Un film de Charlie Kaufman

Par Antoine Barillet

          Lauréat de l’oscar du meilleur scénario original pour Eternal sunshine of the spotless mind et de deux Bafta du meilleur scénario original pour Eternal sunshine… et Dans la peau de John Malkovich, Charlie Kaufman revient pour sa troisième réalisation avec un film (et surtout un scénario) quelque peu alambiqué.

 

     Je veux juste en finir raconte l’histoire de Jake qui emmène Lucy, sa petite amie, à la rencontre de ses parents vivant dans une ferme reculée. Mais le voyage et la rencontre, d’apparence normale, s’enfonce doucement dans la fragilité psychologique…

Difficile de faire un pitch de l’adaptation cinématographique de Je veux juste en finir, dernier film de Kaufman que vous ne verrez pas dans les salles obscures car produit et distribué par Netflix. Le film se structure en 4 parties. Dans l’ordre chronologique : le voyage aller, le diner chez les parents de Jake, le retour et l’école. Presque tout au long du récit nous suivons le personnage de Lucy, aussi bien ses gestes que ses pensées d’ailleurs livrées sous forme d’une voix OFF. Et c’est de la que naît la grande intelligence du film. En effet, il se focalise sur Lucy alors que le personnage principal du récit est Jake. Le film raconte l’imaginaire de Jake et non l’histoire de Lucy ce qui est déroutant lors du visionnage mais on ne peut plus intelligent. Kaufman distille très subtilement les clefs de la compréhension de cet immense puzzle avec par exemple quelques scènes, durant lesquelles nous avons l’impression que Jake entend, comme le spectateur, les pensées de Lucy (Jake répond à des interrogations pensées de Lucy ou agit par rapport à ses pensées). Ou encore l’apparition régulière d’un vieil homme de ménage dans un lycée que l’on voit au travail, fan de film et de comédie musicale, comme Jake…

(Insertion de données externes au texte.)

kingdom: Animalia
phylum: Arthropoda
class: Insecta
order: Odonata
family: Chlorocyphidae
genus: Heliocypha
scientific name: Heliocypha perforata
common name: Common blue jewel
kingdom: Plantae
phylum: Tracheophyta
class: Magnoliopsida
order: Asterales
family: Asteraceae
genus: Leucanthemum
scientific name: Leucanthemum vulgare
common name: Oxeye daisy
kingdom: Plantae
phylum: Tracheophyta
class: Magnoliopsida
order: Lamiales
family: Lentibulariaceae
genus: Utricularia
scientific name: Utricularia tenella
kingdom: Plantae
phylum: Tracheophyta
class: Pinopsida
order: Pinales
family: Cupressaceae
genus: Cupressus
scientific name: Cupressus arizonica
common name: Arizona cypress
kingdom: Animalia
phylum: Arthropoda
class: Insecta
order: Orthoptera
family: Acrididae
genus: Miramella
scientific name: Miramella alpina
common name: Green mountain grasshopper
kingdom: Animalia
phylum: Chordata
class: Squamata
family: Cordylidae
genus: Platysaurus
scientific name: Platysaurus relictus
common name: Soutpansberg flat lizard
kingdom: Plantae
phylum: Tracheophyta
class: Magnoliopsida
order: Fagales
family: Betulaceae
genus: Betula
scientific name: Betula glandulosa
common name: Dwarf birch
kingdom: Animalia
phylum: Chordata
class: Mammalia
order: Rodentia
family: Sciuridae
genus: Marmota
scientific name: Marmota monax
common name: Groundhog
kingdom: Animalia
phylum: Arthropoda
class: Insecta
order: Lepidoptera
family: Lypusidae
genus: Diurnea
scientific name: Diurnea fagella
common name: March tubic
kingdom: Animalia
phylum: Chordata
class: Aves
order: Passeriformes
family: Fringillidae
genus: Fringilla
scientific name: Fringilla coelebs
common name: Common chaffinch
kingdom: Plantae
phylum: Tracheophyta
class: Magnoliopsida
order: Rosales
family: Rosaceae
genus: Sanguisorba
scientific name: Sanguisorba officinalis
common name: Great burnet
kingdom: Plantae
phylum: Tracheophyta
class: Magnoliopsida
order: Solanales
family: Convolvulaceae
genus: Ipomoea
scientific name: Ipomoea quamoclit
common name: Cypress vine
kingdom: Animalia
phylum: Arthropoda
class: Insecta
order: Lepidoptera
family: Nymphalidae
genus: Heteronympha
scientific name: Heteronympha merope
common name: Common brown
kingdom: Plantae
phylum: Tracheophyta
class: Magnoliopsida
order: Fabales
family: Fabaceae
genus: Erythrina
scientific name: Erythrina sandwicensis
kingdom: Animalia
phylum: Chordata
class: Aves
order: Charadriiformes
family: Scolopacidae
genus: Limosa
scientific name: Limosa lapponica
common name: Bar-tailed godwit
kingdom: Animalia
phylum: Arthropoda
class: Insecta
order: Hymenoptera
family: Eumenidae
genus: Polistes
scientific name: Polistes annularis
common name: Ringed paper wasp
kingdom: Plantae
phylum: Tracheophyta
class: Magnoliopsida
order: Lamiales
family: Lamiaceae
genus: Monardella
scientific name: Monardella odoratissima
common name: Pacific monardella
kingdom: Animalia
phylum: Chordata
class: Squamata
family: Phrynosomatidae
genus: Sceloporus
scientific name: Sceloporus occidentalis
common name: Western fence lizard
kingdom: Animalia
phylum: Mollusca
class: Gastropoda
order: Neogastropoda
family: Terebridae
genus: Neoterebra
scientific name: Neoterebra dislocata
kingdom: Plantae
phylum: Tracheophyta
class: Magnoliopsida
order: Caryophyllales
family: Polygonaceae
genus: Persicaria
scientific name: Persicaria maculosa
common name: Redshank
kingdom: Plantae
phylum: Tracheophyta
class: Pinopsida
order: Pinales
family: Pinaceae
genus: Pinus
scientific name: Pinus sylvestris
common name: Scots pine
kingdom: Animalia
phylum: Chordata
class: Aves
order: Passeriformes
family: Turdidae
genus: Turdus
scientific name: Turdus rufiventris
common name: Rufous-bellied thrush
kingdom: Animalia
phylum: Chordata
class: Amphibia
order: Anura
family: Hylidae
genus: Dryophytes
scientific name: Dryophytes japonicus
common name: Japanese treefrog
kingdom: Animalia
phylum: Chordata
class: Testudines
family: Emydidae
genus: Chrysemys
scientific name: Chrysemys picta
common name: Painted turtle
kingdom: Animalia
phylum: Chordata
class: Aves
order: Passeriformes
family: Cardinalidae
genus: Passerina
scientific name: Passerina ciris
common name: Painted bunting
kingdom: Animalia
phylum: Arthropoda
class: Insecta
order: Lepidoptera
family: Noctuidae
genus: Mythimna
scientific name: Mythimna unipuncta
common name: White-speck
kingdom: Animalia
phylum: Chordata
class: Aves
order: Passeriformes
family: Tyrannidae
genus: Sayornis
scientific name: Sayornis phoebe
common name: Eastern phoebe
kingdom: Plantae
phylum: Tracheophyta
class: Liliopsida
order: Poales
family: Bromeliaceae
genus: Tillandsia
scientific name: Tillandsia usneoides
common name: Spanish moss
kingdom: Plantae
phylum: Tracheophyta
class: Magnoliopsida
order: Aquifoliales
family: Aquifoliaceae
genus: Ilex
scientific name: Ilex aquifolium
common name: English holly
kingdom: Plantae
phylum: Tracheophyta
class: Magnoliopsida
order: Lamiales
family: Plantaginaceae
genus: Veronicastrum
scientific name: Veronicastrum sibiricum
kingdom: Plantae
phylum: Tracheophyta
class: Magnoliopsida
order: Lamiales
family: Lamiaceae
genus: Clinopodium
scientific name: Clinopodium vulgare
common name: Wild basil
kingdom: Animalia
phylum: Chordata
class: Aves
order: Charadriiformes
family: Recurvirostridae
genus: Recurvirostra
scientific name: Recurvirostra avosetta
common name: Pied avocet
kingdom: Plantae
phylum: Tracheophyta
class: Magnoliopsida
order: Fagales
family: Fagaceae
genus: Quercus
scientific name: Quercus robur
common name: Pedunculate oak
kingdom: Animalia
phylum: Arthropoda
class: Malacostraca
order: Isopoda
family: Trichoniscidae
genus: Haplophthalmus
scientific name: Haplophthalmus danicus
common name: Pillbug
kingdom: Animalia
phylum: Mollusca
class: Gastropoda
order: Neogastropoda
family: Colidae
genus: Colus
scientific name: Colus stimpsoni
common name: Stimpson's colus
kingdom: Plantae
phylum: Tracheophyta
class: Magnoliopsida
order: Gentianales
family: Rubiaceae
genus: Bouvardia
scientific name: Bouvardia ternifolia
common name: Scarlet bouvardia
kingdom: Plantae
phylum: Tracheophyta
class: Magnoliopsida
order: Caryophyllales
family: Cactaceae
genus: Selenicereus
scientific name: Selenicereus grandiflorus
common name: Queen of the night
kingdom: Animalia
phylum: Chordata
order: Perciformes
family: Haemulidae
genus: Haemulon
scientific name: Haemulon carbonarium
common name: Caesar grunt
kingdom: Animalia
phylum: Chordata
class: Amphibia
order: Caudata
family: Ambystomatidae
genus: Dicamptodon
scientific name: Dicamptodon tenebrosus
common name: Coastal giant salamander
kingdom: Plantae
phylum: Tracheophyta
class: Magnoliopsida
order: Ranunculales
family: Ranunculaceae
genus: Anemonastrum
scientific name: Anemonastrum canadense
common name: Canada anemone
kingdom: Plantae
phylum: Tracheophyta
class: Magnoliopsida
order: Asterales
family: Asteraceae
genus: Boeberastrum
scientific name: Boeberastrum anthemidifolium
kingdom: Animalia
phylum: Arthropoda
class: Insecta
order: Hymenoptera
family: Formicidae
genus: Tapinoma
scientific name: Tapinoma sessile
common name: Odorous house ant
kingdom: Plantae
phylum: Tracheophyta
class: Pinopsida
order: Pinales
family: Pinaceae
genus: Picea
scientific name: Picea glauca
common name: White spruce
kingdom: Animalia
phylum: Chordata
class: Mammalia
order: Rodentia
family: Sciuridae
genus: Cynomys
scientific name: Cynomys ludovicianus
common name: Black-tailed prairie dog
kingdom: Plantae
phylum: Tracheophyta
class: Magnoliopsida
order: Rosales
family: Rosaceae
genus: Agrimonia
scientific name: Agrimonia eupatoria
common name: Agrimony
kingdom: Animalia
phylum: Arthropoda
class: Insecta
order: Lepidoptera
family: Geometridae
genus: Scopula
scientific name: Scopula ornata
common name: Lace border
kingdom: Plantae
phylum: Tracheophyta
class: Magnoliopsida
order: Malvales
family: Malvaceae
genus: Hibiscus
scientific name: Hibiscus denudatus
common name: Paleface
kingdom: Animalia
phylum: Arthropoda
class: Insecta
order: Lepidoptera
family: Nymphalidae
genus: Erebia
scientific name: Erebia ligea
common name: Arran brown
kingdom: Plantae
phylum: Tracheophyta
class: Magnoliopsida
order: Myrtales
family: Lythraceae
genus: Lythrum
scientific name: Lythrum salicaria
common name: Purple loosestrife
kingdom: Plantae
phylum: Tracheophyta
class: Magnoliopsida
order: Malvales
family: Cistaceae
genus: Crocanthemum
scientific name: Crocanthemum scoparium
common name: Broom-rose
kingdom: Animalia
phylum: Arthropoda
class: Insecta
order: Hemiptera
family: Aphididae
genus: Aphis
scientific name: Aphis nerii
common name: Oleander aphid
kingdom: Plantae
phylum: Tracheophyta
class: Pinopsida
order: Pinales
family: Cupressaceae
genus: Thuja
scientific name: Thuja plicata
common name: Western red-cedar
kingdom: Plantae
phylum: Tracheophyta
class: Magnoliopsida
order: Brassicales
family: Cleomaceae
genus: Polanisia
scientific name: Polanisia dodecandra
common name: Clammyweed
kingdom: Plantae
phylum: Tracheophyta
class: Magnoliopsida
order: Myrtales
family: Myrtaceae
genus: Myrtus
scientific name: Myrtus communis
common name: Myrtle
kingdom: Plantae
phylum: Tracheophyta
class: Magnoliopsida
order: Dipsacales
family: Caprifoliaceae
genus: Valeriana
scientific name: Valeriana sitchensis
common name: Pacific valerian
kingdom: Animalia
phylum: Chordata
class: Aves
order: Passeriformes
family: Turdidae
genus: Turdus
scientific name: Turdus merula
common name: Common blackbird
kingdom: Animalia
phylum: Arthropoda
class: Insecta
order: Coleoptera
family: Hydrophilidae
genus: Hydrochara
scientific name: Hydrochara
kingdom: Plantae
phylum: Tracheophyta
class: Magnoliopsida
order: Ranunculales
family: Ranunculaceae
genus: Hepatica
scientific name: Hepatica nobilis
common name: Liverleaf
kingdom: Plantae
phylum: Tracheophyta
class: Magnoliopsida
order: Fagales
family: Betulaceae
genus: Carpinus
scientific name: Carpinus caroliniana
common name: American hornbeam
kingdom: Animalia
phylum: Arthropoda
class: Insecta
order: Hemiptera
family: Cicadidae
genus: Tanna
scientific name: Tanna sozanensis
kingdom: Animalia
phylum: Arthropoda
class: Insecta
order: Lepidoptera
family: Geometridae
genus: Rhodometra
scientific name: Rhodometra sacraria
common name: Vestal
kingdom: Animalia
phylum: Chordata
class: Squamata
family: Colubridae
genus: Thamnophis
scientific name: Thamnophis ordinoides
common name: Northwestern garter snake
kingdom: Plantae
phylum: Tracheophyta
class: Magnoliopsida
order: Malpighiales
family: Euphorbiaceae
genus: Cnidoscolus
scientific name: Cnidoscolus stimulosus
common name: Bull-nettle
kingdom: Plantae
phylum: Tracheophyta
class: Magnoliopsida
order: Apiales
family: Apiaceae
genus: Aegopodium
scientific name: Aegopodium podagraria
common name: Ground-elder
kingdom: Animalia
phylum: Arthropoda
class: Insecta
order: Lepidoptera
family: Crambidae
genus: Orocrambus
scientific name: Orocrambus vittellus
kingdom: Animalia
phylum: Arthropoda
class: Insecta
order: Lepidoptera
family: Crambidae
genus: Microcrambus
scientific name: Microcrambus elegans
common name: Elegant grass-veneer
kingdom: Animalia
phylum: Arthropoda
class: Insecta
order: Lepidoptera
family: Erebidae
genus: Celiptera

Les images elles participent à l’ambiance énigmatique et fantastique du métrage et c’est face à elles qu’il faut redoubler d’effort pour ne pas se perdre : d’une distorsion du temps chez les parents passants de jeunes parents à mère décédé et père sénile, à la vision d’un cochon animé rempli de verre en passant par une séquence de danse dans un lycée. C’est seulement à la toute fin que le spectateur peut recoller tous les morceaux avec plus ou moins de difficultés, Kaufman sachant donner juste ce qu’il faut pour comprendre et rendre le spectateur actif (on est loin d’un certain Hollywood contemporain sur-explicatif et cela fait du bien). 

Côté réalisation, Charlie Kaufman met tout en place pour sublimer son scénario. Les personnages semblent souvent en « reliefs » par rapport au fond, comme si en peinture, un tableau était composé de couches épaisses. Kaufman « décolle » ses personnages en métaphore à l’émergence d’une personne dans l’imaginaire de quelqu’un (ici Jake).

Kaufman oppose les deux séquences en voiture : durant l’aller, la caméra est soit fixe soit réalise des mouvements fluides, et le cadre varie entre gros plans et plans épaule. L’image est froide mais tout de même éclairée par le temps qui se gâte. Mais au retour, les acteurs sont souvent à moitié dans le cadre et la caméra semble plus tremblotante et hésitante. De plus, au niveau des lumières, l’image est extrêmement sombre mais toujours froide.

Kaufman joue aussi avec sa caméra qui devient omnisciente à l’image de Jake. Cette dernière « anticipe » les futurs mouvements notamment lors du dîner. Elle réalise une seconde avant le même mouvement qui sera effectué, comme une prédiction. Enfin, il s’amuse à créer des ambiances avec la lumière passant d’une couleur froide est sombre à une chaude et lumineuse durant le même plan pendant le diner.

Je veux juste en finir traverse intelligemment les genres au gré des idées subtiles de Kaufman : l’horreur psychologique rencontre la comédie musicale, l’animation, le fantastique et le film de danse. Tous ces éléments permettent au réalisateur de mettre en scène l’univers psychique dans lequel baigne les personnages tout en trompant le spectateur sur la nature même de cet univers.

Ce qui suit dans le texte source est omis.